Sie sagen in Interviews, dass bei der Psychotherapie das Glücklichsein des Patienten im Vordergrund steht. Bei der Seelsorge ist es das Seelenheil. Wenn aber doch Religiosität glücklicher machen kann – warum dann so trennen?
Bonelli: Religion macht nicht immer glücklich. Ich trenne es strikt, weil viel Missbrauch entstehen kann, wenn der Psychiater Seelsorger spielt und seine persönlichen Wertvorstellungen aufdrängt. Es ist übrigens auch ein Unglück, wenn der Seelsorger Psychotherapeut spielen will. Hier sehe ich eine recht unglückliche Entwicklung in der Seelsorgeausbildung.
Was genau ist der Unterschied zwischen Seele und Psyche?
Bonelli: Psyche kommt aus dem Griechischen und heisst Seele. Aber meistens wird es für schnell veränderliche Phänomene der Befindlichkeit gebraucht. Die Seele im Gegensatz dazu ist der Sitz von Entscheidungen und damit von Gut und Böse. Man kann ein glücklicher Verbrecher oder ein unglücklicher Heiliger sein. Aber langfristig macht das gute Leben – das geglückte Leben – glücklich. Tugend besteht darin, dass man nicht immer gleich die Befriedigung haben muss. Triebverzicht nennt das Sigmund Freud.
Religiosität innerhalb von Psychotherapien wird als eine Manipulation angesehen. Ist nicht jede Therapie an sich schon eine Manipulation?
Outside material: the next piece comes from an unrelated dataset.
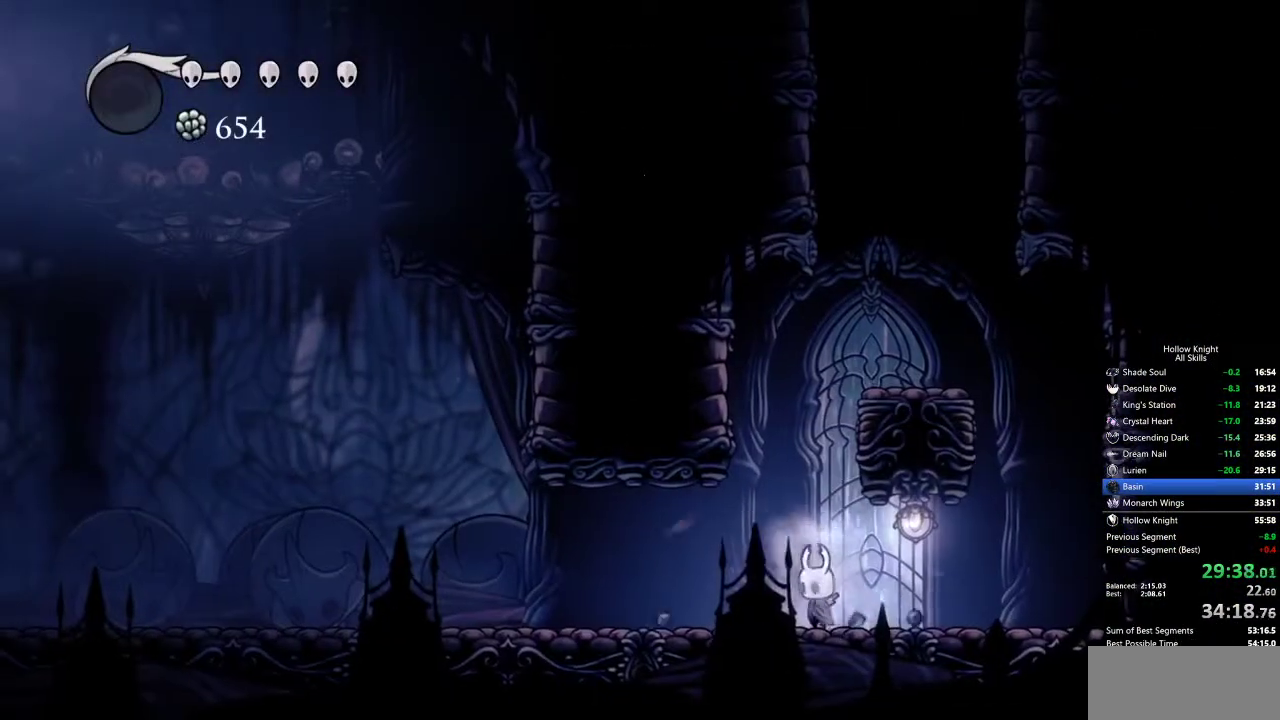
{"keys": ["cdash"], "events": []}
Bonelli: Es war ein Dogma der letzten Jahrzehnte, dass Therapie keine Manipulation sein darf. Und das halte ich auch für richtig. Aber, wie sie sagen, ganz wirkungslos soll Psychotherapie ja nicht sein. Wir Psychotherapeuten halten uns für einen Katalysator, der Prozesse beschleunigt und zur Selbsterkenntnis führt. Aber auch dieses Bild hinkt manchmal. Denn Psychotherapie gibt auch Denkanstösse und öffnet Türen. Ich achte darauf, dass ich in der Therapie die Wertvorstellungen des Patienten hochhalte, auch wenn es nicht die meinen sind. Das heisst nicht, dass man ein verbittertes Weltbild nicht durch ein bisschen Versöhnlichkeit ablindern kann.
Auf der einen Seite schützt Religion vor Suizid, auf der anderen führt ein fanatischer Glaube gerade zu Suizid und Gewalt.
Bonelli: Natürlich gibt es auch die pathologische Religiosität mit Sektenbildung, Abhängigkeiten, Fanatismus und Gewalt. Diese Menschen haben nicht zu viel Glauben, sondern missbrauchen den Glauben, ja pervertieren ihn. Das ist aber nicht eine Sache der Psychopathologie. Ich lehne die These ab, dass die Psychiatrie alle menschlichen Phänomene erklären kann.
Das Interview wurde in evangelischen Wochenmagazin Leben und Glauben veröffentlicht.